JAL retires fleet of Boeing 747s

>> Wednesday, March 2, 2011



JAL ground staff at Narita International Airport wave farewell to one of the airline's Boeing 747-400s on Feb. 28. The airline has retired its fleet of 747s to cut costs. (Mainichi)
Japan Airlines' fleet of Boeing 747-400 jumbo passenger jets officially flew into retirement on Feb. 28 as the planes made their last flights in JAL livery.

Faced with limited slots at Tokyo-area airports and steadily increasing passenger numbers, Japan Airlines (JAL) had purchased 112 of the enormous aircraft -- the most of any airline in the world. However, rising oil prices and the resulting spikes in the cost of fueling the gas-guzzling jumbos became the primary cause of the flag carrier's financial woes. Recent upheavals in the Middle East and North Africa, meanwhile, have caused oil prices to spike once more, prompting JAL to speed up its migration to smaller aircraft.

"This is the end of the 747's usefulness, an aircraft that has done so much to foster Japan's economic and cultural development," said JAL President Masaru Onishi at a news conference on Feb. 28. "We will now move to smaller aircraft, and implement a more frequent flight schedule."

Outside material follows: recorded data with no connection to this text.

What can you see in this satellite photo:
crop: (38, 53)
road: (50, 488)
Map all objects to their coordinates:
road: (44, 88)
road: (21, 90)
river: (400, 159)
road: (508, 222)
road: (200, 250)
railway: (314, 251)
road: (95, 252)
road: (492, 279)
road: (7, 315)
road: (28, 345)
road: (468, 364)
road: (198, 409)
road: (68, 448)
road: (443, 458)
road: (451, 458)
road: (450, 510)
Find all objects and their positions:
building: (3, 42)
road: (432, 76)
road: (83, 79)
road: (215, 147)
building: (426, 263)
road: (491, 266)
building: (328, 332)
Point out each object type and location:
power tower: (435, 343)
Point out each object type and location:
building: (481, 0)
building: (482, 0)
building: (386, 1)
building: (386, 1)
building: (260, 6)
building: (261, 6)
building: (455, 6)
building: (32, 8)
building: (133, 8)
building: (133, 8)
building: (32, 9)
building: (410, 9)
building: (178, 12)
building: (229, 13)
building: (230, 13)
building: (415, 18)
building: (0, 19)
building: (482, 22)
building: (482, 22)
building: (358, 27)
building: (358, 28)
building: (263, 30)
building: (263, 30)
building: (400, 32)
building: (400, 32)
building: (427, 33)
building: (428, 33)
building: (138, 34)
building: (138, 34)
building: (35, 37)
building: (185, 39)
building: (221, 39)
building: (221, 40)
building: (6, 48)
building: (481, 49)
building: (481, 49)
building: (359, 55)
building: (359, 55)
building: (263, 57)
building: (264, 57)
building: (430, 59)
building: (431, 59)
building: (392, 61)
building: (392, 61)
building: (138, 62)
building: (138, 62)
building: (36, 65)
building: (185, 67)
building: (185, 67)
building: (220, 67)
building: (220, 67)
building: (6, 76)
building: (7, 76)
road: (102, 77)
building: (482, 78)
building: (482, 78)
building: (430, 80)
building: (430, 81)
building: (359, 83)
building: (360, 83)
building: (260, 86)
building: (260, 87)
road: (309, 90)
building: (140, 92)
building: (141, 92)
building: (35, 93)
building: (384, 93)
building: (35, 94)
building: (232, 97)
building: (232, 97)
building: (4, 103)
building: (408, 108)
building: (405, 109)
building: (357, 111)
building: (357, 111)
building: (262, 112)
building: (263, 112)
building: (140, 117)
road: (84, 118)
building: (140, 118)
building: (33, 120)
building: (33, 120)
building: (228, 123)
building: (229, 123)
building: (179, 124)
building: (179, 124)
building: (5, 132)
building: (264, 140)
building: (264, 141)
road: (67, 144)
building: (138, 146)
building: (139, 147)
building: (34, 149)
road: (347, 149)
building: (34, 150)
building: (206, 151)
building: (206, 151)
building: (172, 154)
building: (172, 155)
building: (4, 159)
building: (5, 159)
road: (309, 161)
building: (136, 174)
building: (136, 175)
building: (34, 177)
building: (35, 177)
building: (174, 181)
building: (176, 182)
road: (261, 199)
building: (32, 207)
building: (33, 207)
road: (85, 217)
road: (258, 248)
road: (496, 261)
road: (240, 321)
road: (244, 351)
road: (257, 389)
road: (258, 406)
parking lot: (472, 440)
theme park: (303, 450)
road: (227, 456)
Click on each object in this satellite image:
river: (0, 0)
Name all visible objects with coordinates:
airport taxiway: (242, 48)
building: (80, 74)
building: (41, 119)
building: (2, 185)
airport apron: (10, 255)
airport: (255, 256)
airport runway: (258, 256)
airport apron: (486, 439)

JAL bought its first 747 in 1970, to fly from Tokyo's Haneda Airport to Honolulu in Hawaii. The 1980s saw JAL order large numbers of the aircraft, with 86 747s painted in JAL colors by the end of fiscal 1993 -- or about 70 percent of the airline's entire fleet. This reliance on what was the largest passenger plane available -- until the debut of the Airbus A380 -- was prompted first by the severely limited number of slots at the Tokyo area's two main airports, Haneda and Narita International Airport. The scarcity of slots meant JAL had to pack as many passengers onto each flight as possible, making the 747 an attractive option.

Furthermore, as Japan's economic bubble swelled in the second half of the 1980s, so too did passenger numbers, and buying 747s was the best option to meet demand. The path to large orders for the aircraft was further smoothed by the privatization of the airline in 1987, allowing it greater freedom to make expensive decisions.

One former JAL executive, meanwhile, told the Mainichi that the airline was also "aware that the trade dispute between the United States and Japan was heating up, and that the purchase of the jumbo jets could help reduce Japan's trade surplus with the U.S."

The year 1987, when the bilateral trade imbalance developed into a full-blown diplomatic dispute, saw JAL 747 orders reach double digits, while the Japanese government also decided to purchase two of the aircraft for official business.

However, rising oil prices eventually made the fleet of 747s a financial liability. In the early 1990s, oil traded at about 20 dollars per barrel, a price which soared to a peak of 147 dollars in 2008. Meanwhile, passenger numbers also dropped as the economy slumped, making the big planes and their persistently empty seats a symbol of JAL inefficiency.

JAL's primary competitor, All Nippon Airways (ANA), also operates 11 747s but plans to take them off its domestic routes by the end of March.

JAL is now speeding up a transition to smaller aircraft like the Boeing 737, hoping to save on fuel costs -- now some 25 percent of the airlines' total expenses -- and increase efficiency by reducing its main aircraft models from the current seven to four.